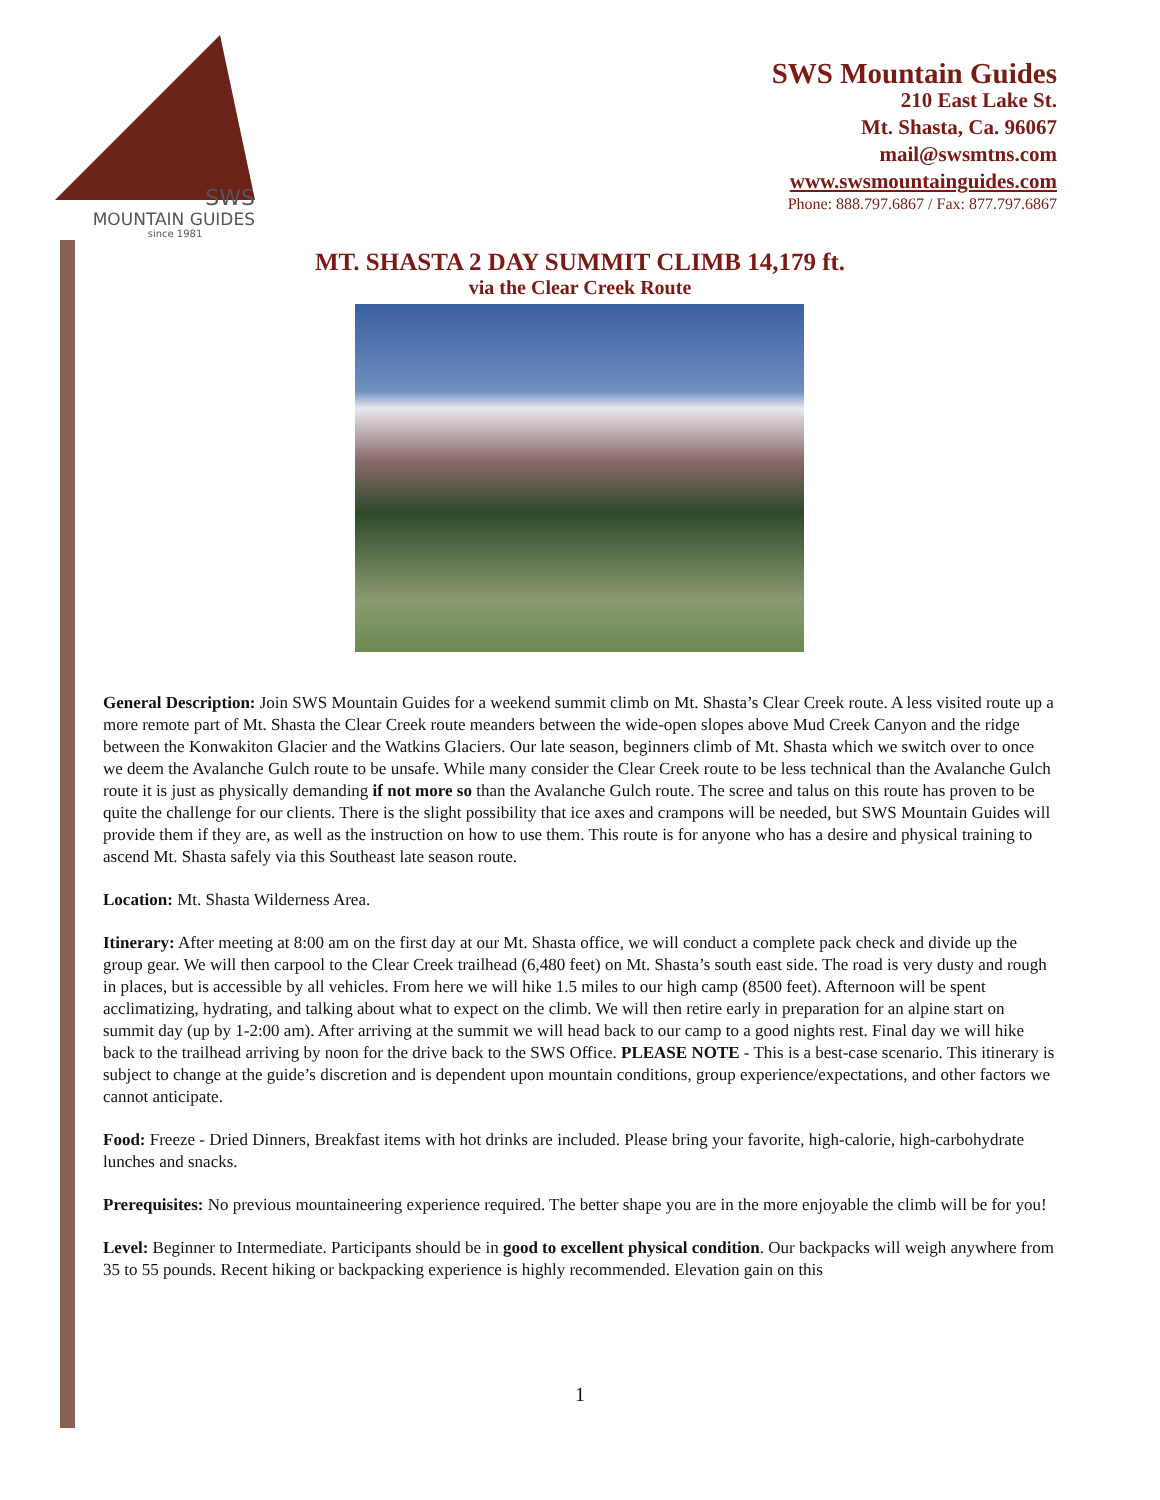SWS
MOUNTAIN GUIDES
since 1981
SWS Mountain Guides
210 East Lake St.
Mt. Shasta, Ca. 96067
mail@swsmtns.com
www.swsmountainguides.com
Phone: 888.797.6867 / Fax: 877.797.6867
MT. SHASTA 2 DAY SUMMIT CLIMB 14,179 ft.
via the Clear Creek Route
General Description: Join SWS Mountain Guides for a weekend summit climb on Mt. Shasta’s Clear Creek route. A less visited route up a more remote part of Mt. Shasta the Clear Creek route meanders between the wide-open slopes above Mud Creek Canyon and the ridge between the Konwakiton Glacier and the Watkins Glaciers. Our late season, beginners climb of Mt. Shasta which we switch over to once we deem the Avalanche Gulch route to be unsafe. While many consider the Clear Creek route to be less technical than the Avalanche Gulch route it is just as physically demanding if not more so than the Avalanche Gulch route. The scree and talus on this route has proven to be quite the challenge for our clients. There is the slight possibility that ice axes and crampons will be needed, but SWS Mountain Guides will provide them if they are, as well as the instruction on how to use them. This route is for anyone who has a desire and physical training to ascend Mt. Shasta safely via this Southeast late season route.
Location: Mt. Shasta Wilderness Area.
Itinerary: After meeting at 8:00 am on the first day at our Mt. Shasta office, we will conduct a complete pack check and divide up the group gear. We will then carpool to the Clear Creek trailhead (6,480 feet) on Mt. Shasta’s south east side. The road is very dusty and rough in places, but is accessible by all vehicles. From here we will hike 1.5 miles to our high camp (8500 feet). Afternoon will be spent acclimatizing, hydrating, and talking about what to expect on the climb. We will then retire early in preparation for an alpine start on summit day (up by 1-2:00 am). After arriving at the summit we will head back to our camp to a good nights rest. Final day we will hike back to the trailhead arriving by noon for the drive back to the SWS Office. PLEASE NOTE - This is a best-case scenario. This itinerary is subject to change at the guide’s discretion and is dependent upon mountain conditions, group experience/expectations, and other factors we cannot anticipate.
Food: Freeze - Dried Dinners, Breakfast items with hot drinks are included. Please bring your favorite, high-calorie, high-carbohydrate lunches and snacks.
Prerequisites: No previous mountaineering experience required. The better shape you are in the more enjoyable the climb will be for you!
Level: Beginner to Intermediate. Participants should be in good to excellent physical condition. Our backpacks will weigh anywhere from 35 to 55 pounds. Recent hiking or backpacking experience is highly recommended. Elevation gain on this
1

━━━━━━━━━━━━━━━━━━━━

WHAT TO PRODUCE: "experience" is the word to look for; copy every line of the data that has it.

RESPONSE TO THIS TASK:
Itinerary: After meeting at 8:00 am on the first day at our Mt. Shasta office, we will conduct a complete pack check and divide up the group gear. We will then carpool to the Clear Creek trailhead (6,480 feet) on Mt. Shasta’s south east side. The road is very dusty and rough in places, but is accessible by all vehicles. From here we will hike 1.5 miles to our high camp (8500 feet). Afternoon will be spent acclimatizing, hydrating, and talking about what to expect on the climb. We will then retire early in preparation for an alpine start on summit day (up by 1-2:00 am). After arriving at the summit we will head back to our camp to a good nights rest. Final day we will hike back to the trailhead arriving by noon for the drive back to the SWS Office. PLEASE NOTE - This is a best-case scenario. This itinerary is subject to change at the guide’s discretion and is dependent upon mountain conditions, group experience/expectations, and other factors we cannot anticipate.
Prerequisites: No previous mountaineering experience required. The better shape you are in the more enjoyable the climb will be for you!
Level: Beginner to Intermediate. Participants should be in good to excellent physical condition. Our backpacks will weigh anywhere from 35 to 55 pounds. Recent hiking or backpacking experience is highly recommended. Elevation gain on this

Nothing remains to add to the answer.